Здесь, в Лондоне, Ватто, видимо, не ощущал себя нахлебником богатых меценатов. Английские коллекционеры не были избалованы зависимостью от них художников и относились к парижскому мастеру с уважением. Ватто был достаточно признан и дома, но здесь, наконец, он мог ощутить свою исключительность, на которую имел несомненное право.
Тем более, видя робкие копии Мерсье и слыша восторженные суждения знатоков, он мог убедиться не только в том, что его, Ватто, картины пользуются здесь успехом, но и в том, что его искусство воспринимается англичанами как новое, свежее слово в живописи.
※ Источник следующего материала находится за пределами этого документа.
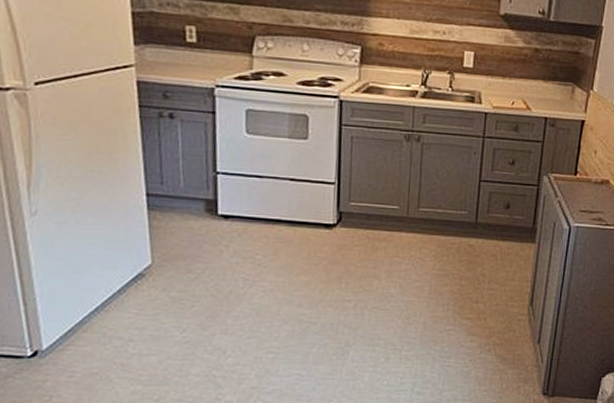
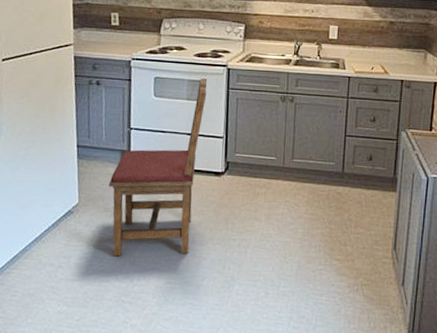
dining chair: none [190,111,315,325] -> present [109,78,208,257]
Английский вкус, английское понимание изобразительного искусства отчасти оставались провинциальными, но, с другой стороны, Англия не несла на себе столь обременительного, хотя и драгоценного по-своему груза традиций национальной классики. Английская живопись была наивна, неловка, но отважна. Новая культура, уже открывшая миру Даниэля Дефо, Александра Попа, Ричарда Стиля и Джозефа Аддисона, Джонатана Свифта, алкала национальной живописи. Поверхностные подражатели итальянских декораторов, вроде Уильяма Кента, вызывали досаду у людей с действительно хорошим вкусом. А интерес Ватто к тонким движениям человеческой души, к жизни театра, который еще с дошекспировских времен был для мыслящего англичанина школой жизни, этики и высокой поэзии, театра, который и сейчас тщаниями Джона Драйдена, Ричарда Стиля, Джорджа Фаркера, Колли Сиббера становился самой действенной силой английской культуры, увеличивал и без того восторженное отношение к картинам французского гостя.
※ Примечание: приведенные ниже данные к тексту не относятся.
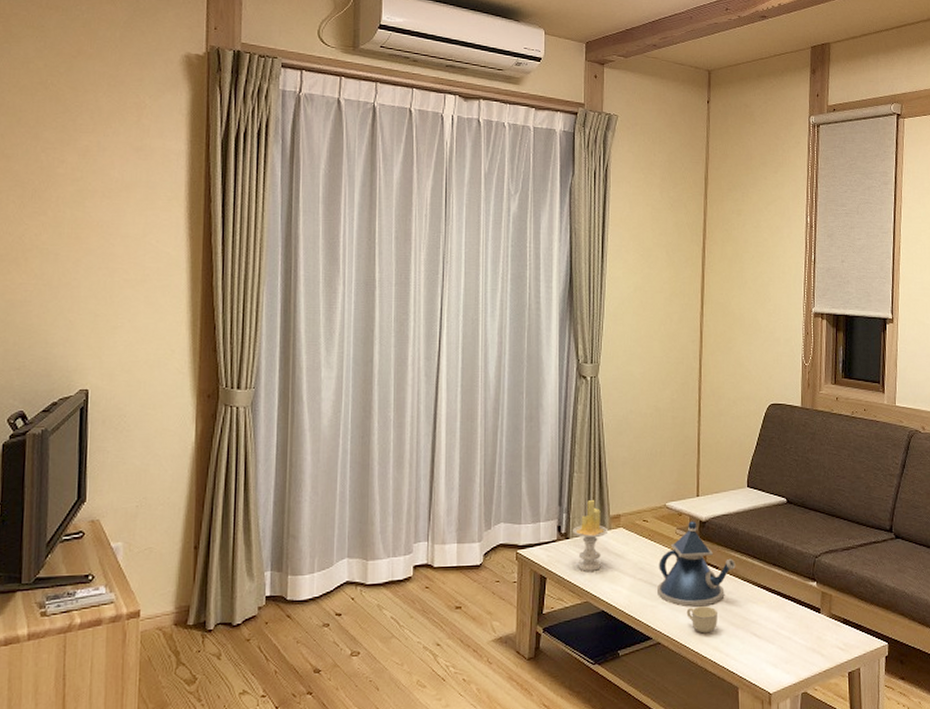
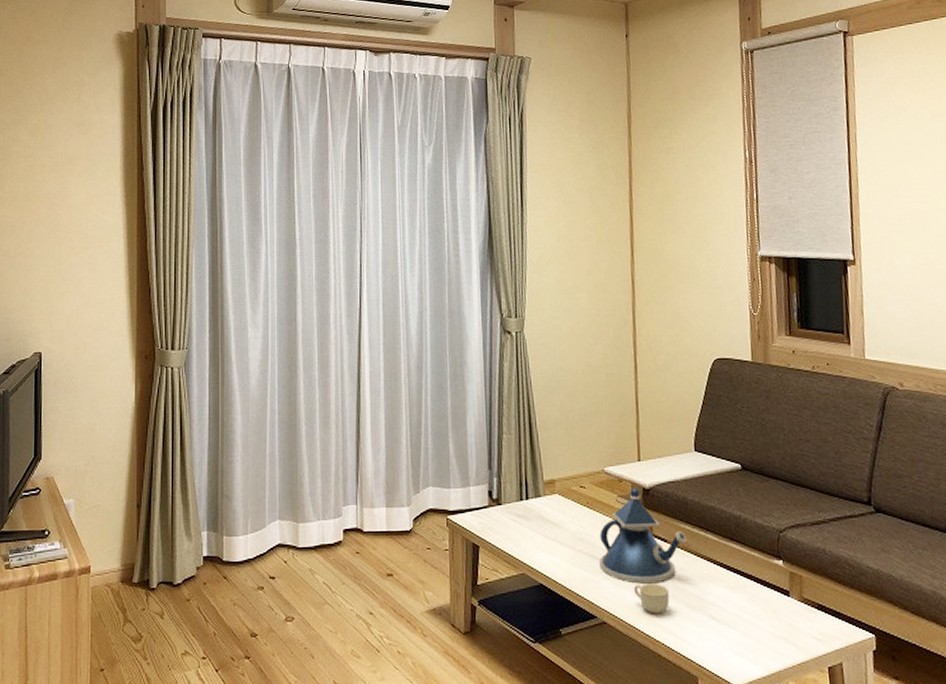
candle: present [573,499,609,571] -> none [505,462,543,541]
Напомним еще раз: английская культура той поры остро чувствовала пульс культуры французской: «Герой этой пьесы имеет столько страсти и живости, сколько он может принести из Франции, и столько остроумия и юмора, сколько может дать ему Англия», — писал Стиль в предисловии к одному из своих сочинений.
Конечно, мы не знаем, какие пьесы и в каких театрах видел Ватто, но не может быть сомнения, что назидательные комедии буржуазной Англии с их несложной, но честной моралью были для него, французского зрителя, отчасти театром будущего. Для Ватто открывалась — пусть еще в самых своих элементарных формах — мораль и этика третьего сословия. Она могла казаться пресной и догматичной ироническому галльскому уму. Но в английском театре звучали мысли, которым еще не скоро придется прозвучать с парижской сцены. Это был театр страны, уже решившей те мучительные проблемы, которые еще только вставали перед Францией, проблемы, о которых, быть может, уже не раз начинал задумываться наш художник.